§ **PROBLEM DETAILS**: Retype all data exactly as given. Pictures should not be retyped.

[Collected data]
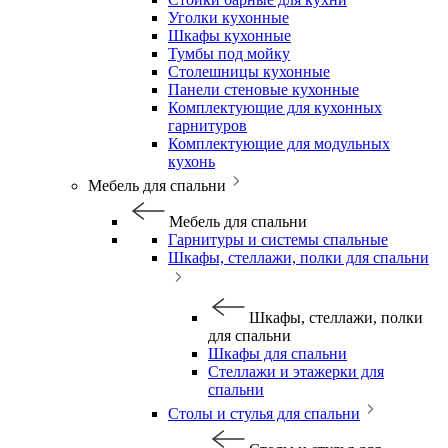
Уголки кухонные
Шкафы кухонные
Тумбы под мойку
Столешницы кухонные
Панели стеновые кухонные
Комплектующие для кухонных
гарнитуров
Комплектующие для модульных
кухонь
Мебель для спальни
Мебель для спальни
Гарнитуры и системы спальные
Шкафы, стеллажи, полки для спальни
Шкафы, стеллажи, полки
для спальни
Шкафы для спальни
Стеллажи и этажерки для
спальни
Столы и стулья для спальни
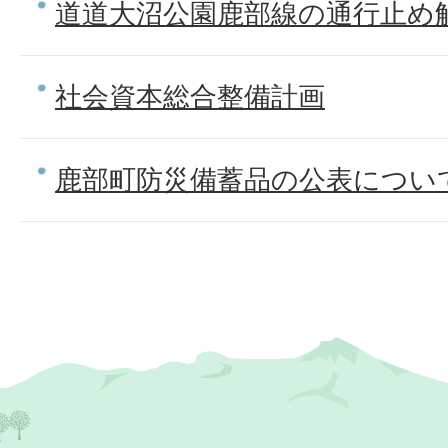
道道大沼公園鹿部線の通行止め
社会資本総合整備計画
鹿部町防災備蓄品の公表につい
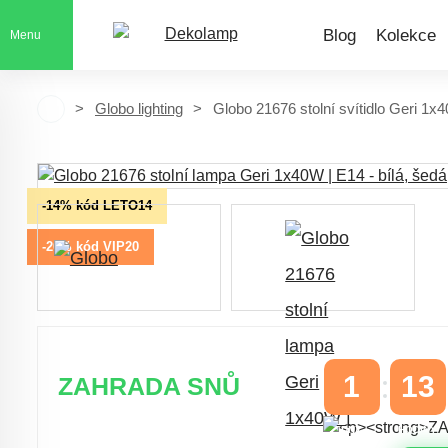
Blog
Kolekce
Menu
Globo lighting
Globo 21676 stolní svítidlo Geri 1x
-14% kód LETO14
-20% kód VIP20
1
13
ZAHRADA SNŮ
DNY
HODINY
Časově omezená
sleva 20 % na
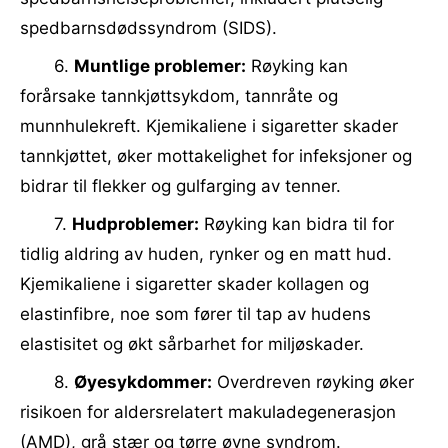
spedbarnsdødssyndrom (SIDS).
6.
Muntlige problemer:
Røyking kan
forårsake tannkjøttsykdom, tannråte og
munnhulekreft. Kjemikaliene i sigaretter skader
tannkjøttet, øker mottakelighet for infeksjoner og
bidrar til flekker og gulfarging av tenner.
7.
Hudproblemer:
Røyking kan bidra til for
tidlig aldring av huden, rynker og en matt hud.
Kjemikaliene i sigaretter skader kollagen og
elastinfibre, noe som fører til tap av hudens
elastisitet og økt sårbarhet for miljøskader.
8.
Øyesykdommer:
Overdreven røyking øker
risikoen for aldersrelatert makuladegenerasjon
(AMD), grå stær og tørre øyne syndrom.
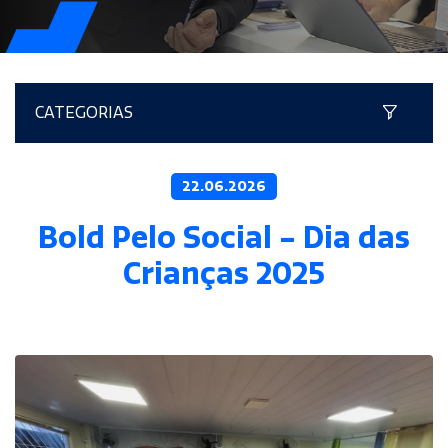
CATEGORIAS
22.06.2026
Bold Pelo Social - Dia das
Crianças 2025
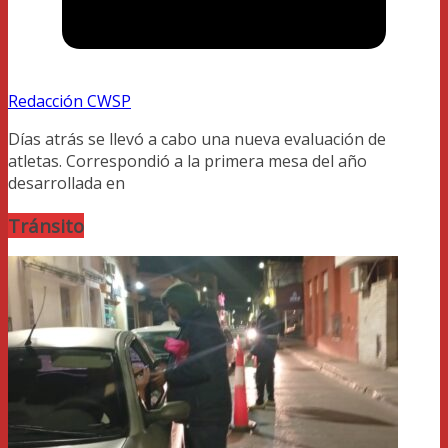
Redacción CWSP
Días atrás se llevó a cabo una nueva evaluación de
atletas. Correspondió a la primera mesa del año
desarrollada en
Tránsito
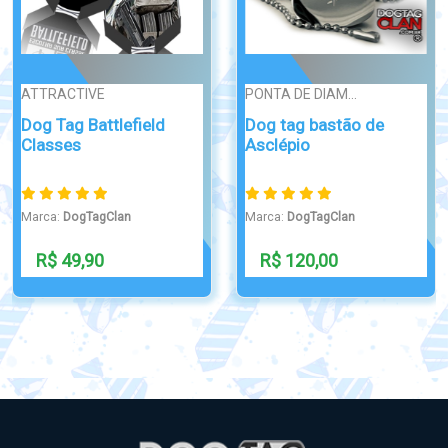
PONTA DE DIAM...
MOEDAS
Dog tag bastão de
Moeda militar alfa
Asclépio
Marca:
DogTagClan
Marca:
DogTagClan
R$ 120,00
Indisponível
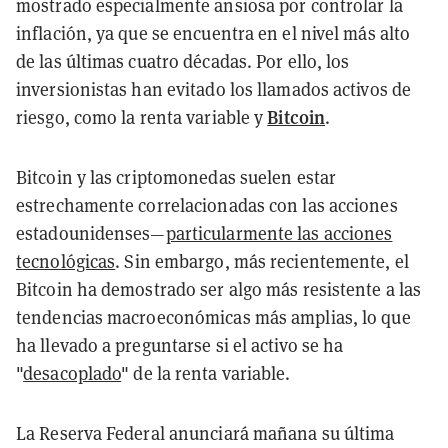
mostrado especialmente ansiosa por controlar la
inflación, ya que se encuentra en el nivel más alto
de las últimas cuatro décadas. Por ello, los
inversionistas han evitado los llamados activos de
Bitcoin
riesgo, como la renta variable y
.
Bitcoin y las criptomonedas suelen estar
estrechamente correlacionadas con las acciones
estadounidenses—
particularmente las acciones
tecnológicas
. Sin embargo, más recientemente, el
Bitcoin ha demostrado ser algo más resistente a las
tendencias macroeconómicas más amplias, lo que
ha llevado a preguntarse si el activo se ha
"
desacoplado
" de la renta variable.
La Reserva Federal anunciará mañana su última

§ **EXERCISE OUTPUT**:
Уголки кухонные
Шкафы кухонные
Тумбы под мойку
Столешницы кухонные
Панели стеновые кухонные
Комплектующие для кухонных
гарнитуров
Комплектующие для модульных
кухонь
Мебель для спальни
Мебель для спальни
Гарнитуры и системы спальные
Шкафы, стеллажи, полки для спальни
Шкафы, стеллажи, полки
для спальни
Шкафы для спальни
Стеллажи и этажерки для
спальни
Столы и стулья для спальни
道道大沼公園鹿部線の通行止め
社会資本総合整備計画
鹿部町防災備蓄品の公表につい
Blog
Kolekce
Menu
Globo lighting
Globo 21676 stolní svítidlo Geri 1x
-14% kód LETO14
-20% kód VIP20
1
13
ZAHRADA SNŮ
DNY
HODINY
Časově omezená
sleva 20 % na
spedbarnsdødssyndrom (SIDS).
6.
Muntlige problemer:
Røyking kan
forårsake tannkjøttsykdom, tannråte og
munnhulekreft. Kjemikaliene i sigaretter skader
tannkjøttet, øker mottakelighet for infeksjoner og
bidrar til flekker og gulfarging av tenner.
7.
Hudproblemer:
Røyking kan bidra til for
tidlig aldring av huden, rynker og en matt hud.
Kjemikaliene i sigaretter skader kollagen og
elastinfibre, noe som fører til tap av hudens
elastisitet og økt sårbarhet for miljøskader.
8.
Øyesykdommer:
Overdreven røyking øker
risikoen for aldersrelatert makuladegenerasjon
(AMD), grå stær og tørre øyne syndrom.
CATEGORIAS
22.06.2026
Bold Pelo Social - Dia das
Crianças 2025
Redacción CWSP
Días atrás se llevó a cabo una nueva evaluación de
atletas. Correspondió a la primera mesa del año
desarrollada en
Tránsito
PONTA DE DIAM...
MOEDAS
Dog tag bastão de
Moeda militar alfa
Asclépio
Marca:
DogTagClan
Marca:
DogTagClan
R$ 120,00
Indisponível
mostrado especialmente ansiosa por controlar la
inflación, ya que se encuentra en el nivel más alto
de las últimas cuatro décadas. Por ello, los
inversionistas han evitado los llamados activos de
Bitcoin
riesgo, como la renta variable y
.
Bitcoin y las criptomonedas suelen estar
estrechamente correlacionadas con las acciones
estadounidenses—
particularmente las acciones
tecnológicas
. Sin embargo, más recientemente, el
Bitcoin ha demostrado ser algo más resistente a las
tendencias macroeconómicas más amplias, lo que
ha llevado a preguntarse si el activo se ha
"
desacoplado
" de la renta variable.
La Reserva Federal anunciará mañana su última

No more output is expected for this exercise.